Ruling Upholds Use of Arbitration

CUSTOMER-BROKER DISPUTES

THE securities industry won a major victory recently when the United States Supreme Court upheld the arbitration process involving stock disputes, experts say. Barring any new congressional action to revamp the existing arbitration mechanism, the current system - which has resulted in widespread backlogs in the resolution process - is expected to remain in force.

Last week's decision by the high court was ``another win in a long line of victories for the securities industry,'' says Hartley Bernstein, a partner in the Manhattan law firm of Brandeis, Bernstein.

Mr. Bernstein, who represents a number of clients who have filed claims relating to stock market transactions, is an advocate of choice in disputes between stock brokers and customers. He would allow clients the option of going the arbitration route - or seeking relief in the courts.

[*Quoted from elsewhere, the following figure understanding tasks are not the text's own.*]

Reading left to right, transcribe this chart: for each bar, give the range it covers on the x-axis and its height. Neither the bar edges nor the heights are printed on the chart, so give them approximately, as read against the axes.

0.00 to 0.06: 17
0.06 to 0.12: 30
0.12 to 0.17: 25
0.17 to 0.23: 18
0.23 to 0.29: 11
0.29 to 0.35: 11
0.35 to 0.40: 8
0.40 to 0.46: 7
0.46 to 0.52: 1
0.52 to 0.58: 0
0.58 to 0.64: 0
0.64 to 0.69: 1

But as Mr. Bernstein notes, most major brokerage houses now require customers to sign agreements that securities disputes will be resolved through arbitration, rather than by seeking redress in court.

In late May the US Supreme Court let stand a federal appeals court ruling that allows securities dealers to refuse to open accounts for customers who decline to sign arbitration agreements. The state of Massachusetts had sought to make arbitration agreements optional - thus allowing brokerage-house customers, if they so wished, to resolve their dispute in court. But an appeals court held that the Massachusetts rules were unconstitutional since they conflicted with the Federal Arbitration Act. The appeals court found that the federal law contained an ``unambiguous pro-arbitration mandate.''

Thus, in letting the appeals court decision against Massachusetts stand, the US Supreme Court upheld the current use of arbitration as the primary process for adjudicating stock disputes, since most major brokerage houses require customers to sign pre-dispute arbitration agreements.

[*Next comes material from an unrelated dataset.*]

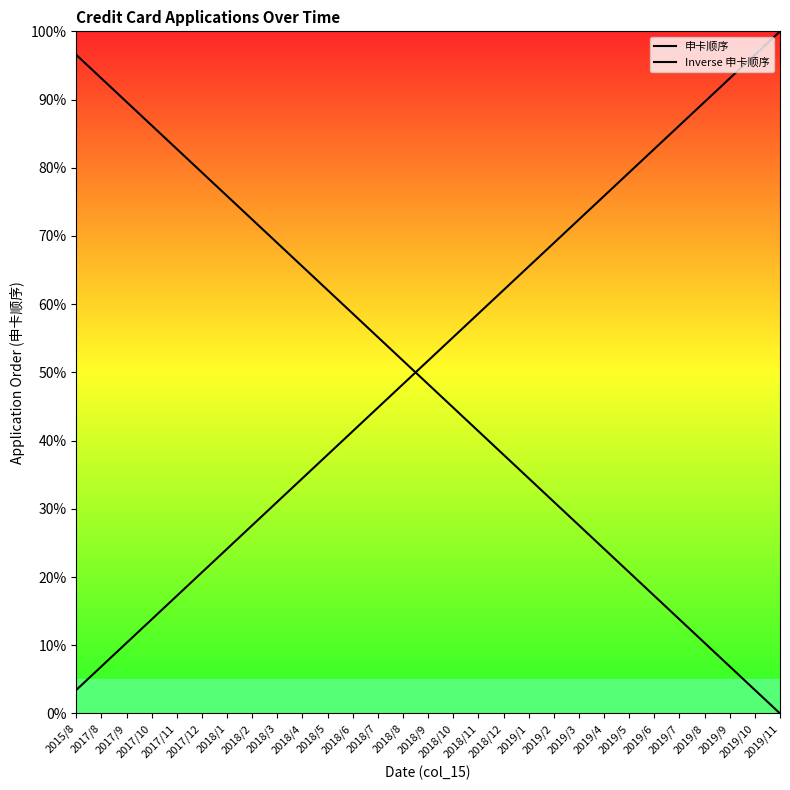

At which label does 申卡顺序 reach its minimum?

2015/8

The securities industry also won a major arbitration case back in 1987, in Shearson/American Express Inc. v. McMahon. In that decision the high court held that mandatory arbitration agreements are enforceable.

Proponents of arbitration contend that the process is less expensive than court litigation. But critics argue that mandatory arbitration has led to substantial backlogs; critics also believe arbitration panels favor the securities industry.

Arbitration claims have been up since the stock market plunge of Oct. 19, 1987, with many investors alleging that lapses or misconduct by brokers caused them to lose money. During 1989 some 4,000 claims were initiated before the National Association of Securities Dealers (NASD), according to Enno Hobbing, a spokesman for the group.

That number was about the same in 1988, but has risen steadily in recent years. In 1986, for example, there were some 1,600 cases; in 1987, about 2,800 cases.

The NASD now has about 75 people involved with arbitration cases, Mr. Hobbing says. The resolution-time on such cases is around 12 months. In late 1988 it took about 13 months to settle a claim.

Some groups note that the backlog on arbitration cases is starting to drop. Securities cases before the American Arbitration Association took about 284 days to resolve last year, down slightly from 294 days in 1988, according to Barbara Brady, an official with the AAA. The number of cases is also down slightly - to 440 cases last year, compared with 495 in 1988.

The NASD and AAA are only a few of the organizations dealing with securities-related arbitration cases.

Although the overall code of arbitration is the same for every group, based upon federal guidelines, there are differences in the way member organizations pursue arbitration. For that reason, the NASD and the Securities Industry Association have favored a single national entity to process arbitration disputes.

The NASD has just announced a study on the feasibility of such a single organization. One issue that would have to be resolved, however, is how such a national entity would be financed.

Meanwhile, Congress is not expected to undertake a major legislative overhaul of the arbitration process any time soon.